_GIVEN PASSAGE:_
*****
Two wires \(A\) and \(B\) are of the same materials. Their lengths are in the ratio \(1: 2\) and diameters are in the ratio \(2: 1 .\) When stretched by force \(F_{A}\) and \(F_{R}\) respectively they get equal increase in their lengths. Then the ratio \(F_{A} / F_{B}\) should be

Force \(F=\frac{Y A \Delta l}{l}\)
Substituting area \(A=\pi\left(\frac{d}{2}\right)^{2}=\frac{\pi d^{2}}{4}\)
So, we have \(\quad F=\frac{Y \pi d^{2} \Delta l}{4 l}\)
\(F \propto \frac{d^{2} \Delta l}{l}\left[\because \frac{Y \pi}{4}=\text { constant }\right]\)
Hence, using Eq. (i), we have
\(\begin{array}{l}F_{A} \propto \frac{d_{A}^{2} \Delta l_{A}}{l_{A}} \\F_{B} \propto \frac{d_{B}^{2} \Delta l_{B}}{l_{B}}\end{array}\)
*****
_EXTRACTED ENTRIES:_
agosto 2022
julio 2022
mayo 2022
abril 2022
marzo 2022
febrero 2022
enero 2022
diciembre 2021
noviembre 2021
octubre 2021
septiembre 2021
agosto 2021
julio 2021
*****
_INSTRUCTION A:_
Answer these questions from the wire-stretching problem, one per line:
(i) In what ratio are the lengths of wires A and B?
(ii) What expression is substituted for the area A?
(iii) Which quantity is treated as constant when F is written as proportional to d²Δl/l?
_INSTRUCTION B:_ Take the wire-stretching problem further, carrying the solution on from its last step.

_OUTPUT A:_
(i) 1 : 2
(ii) A = π(d/2)² = πd²/4
(iii) Yπ/4

_OUTPUT B:_
From Eqs. (i) and (ii), we get
\(\frac{F_{A}}{F_{B}}=\frac{d_{A}^{2} \Delta l_{A}}{l_{A}} \times \frac{l_{B}}{d_{B}^{2} \Delta l_{B}}\)
as
\(\Delta l_{A}=\Delta l_{B}=\Delta l\)
Therefore
\(\frac{F_{A}}{F_{B}}=\frac{d_{A}^{2}}{d_{B}^{2}} \times \frac{l_{B}}{l_{A}}\)
Putting
\(\frac{d_{A}}{d_{B}}=\frac{2}{1}\)
and
\(\frac{l_{B}}{l_{A}}=\frac{2}{1}\)
we get \(\quad F_{A}: F_{B}=8: 1\)